Where Is Dzhokhar Tsarnaev Now? The Boston Bomber Got The Heaviest Possible Sentence
The city of Boston faces a painful anniversary on Friday, as April 15 will make it three years since the Boston Marathon bombing, which plunged the city into a chaotic manhunt. Nowadays, everyone knows who committed the awful crime: Tamerlan and Dzhokhar Tsarnaev, two brothers who rigged pressure cooker bombs and set them off near the race's finish line. Tamerlan died during the manhunt, but Dzhokhar survived, and ended up being convicted and imprisoned. And that's exactly where Dzhokhar Tsarnaev is right now.
Specifically, he's currently imprisoned at the ADX Florence federal supermax facility in Colorado, one of the tightest security prisons in the entire United States. And even more specifically, he's on death row. The Boston Marathon bombings killed three people ― 29-year-old Krystie Campbell, 23-year-old-old Lu Lingzi, and 8-year-old Martin Richard ― and injured hundreds more, with more than a dozen people requiring amputations. Tsarnaev was sentenced to death by a Boston-area jury on May 15, 2015.
But a death sentence in America is far from a quick or easy process. The appeals process that's common for death row inmates is exhaustive and can take years ― something that's a huge moral necessity, given the possibility of executing a wrongfully convicted person.

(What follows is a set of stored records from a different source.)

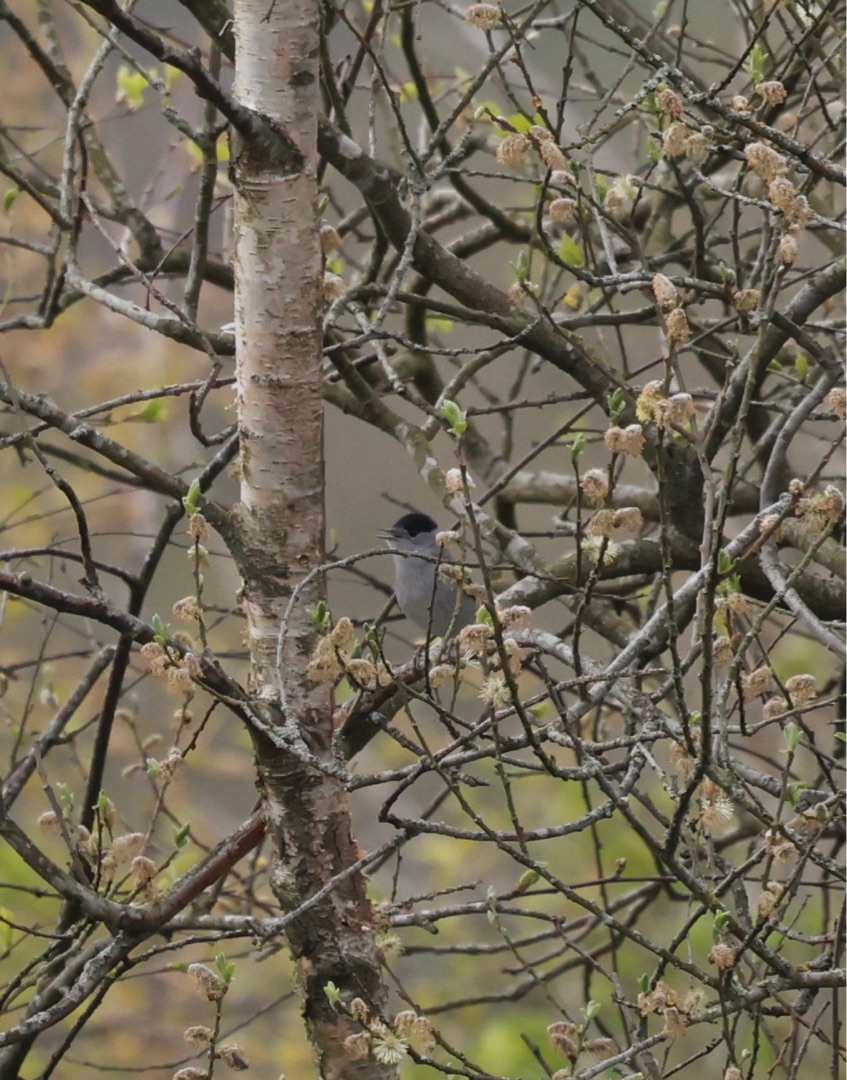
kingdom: Animalia
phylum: Chordata
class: Aves
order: Passeriformes
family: Sylviidae
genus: Sylvia
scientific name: Sylvia atricapilla
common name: Munk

As such, three years out from the grisly marathon attack and nearly a year after being sentenced, Tsarnaev still sits in ADX Florence.
If you're wondering exactly how long he'll continue to be living there, that's a hard thing to pin down precisely. The average length of a death row stint prior to execution is about 16 years, but individual cases can stretch on much longer or can end much sooner. For a similarly high-profile comparison, Oklahoma City bomber Timothy McVeigh was executed a mere four years following his sentencing, but that's unusually quick. At present, Tsarnaev is 22 years old; he was 19 at the time of the bombing.
In other words, it could be a few years when Tsarnaev exhausts his options for appeal and is scheduled to be put to death, or it could be more than a decade more. As it stands now, as The Economist detailed in 2014, far more people leave death row by dying of old age than they do by actual execution. Even more shockingly, 70 death row inmates were exonerated in 2011, while only 43 were put to death.
This might seem like an awfully long time for the process to take, especially when it's typically viewed as some sort of salve for the killer's victims (though Martin Richard's family forcefully spoke out against sentencing Tsarnaev to death). But the sheer horror of the chance of executing an innocent person serves as all the reminder that's needed to realize why prudence and deliberation is so important in these cases. Disturbingly, a 2014 study suggested that 4 percent of death row convicts are innocent.
Obviously, in the case of Tsarnaev, you might be tempted to say "but he's so clearly guilty! There's no misunderstanding here." Be that as it may, the system has to treat death sentences as fairly and equitably as it can ― or, at least, it should ― and as such, Tsarnaev will be entitled to every legal recourse he and his defense team can manage.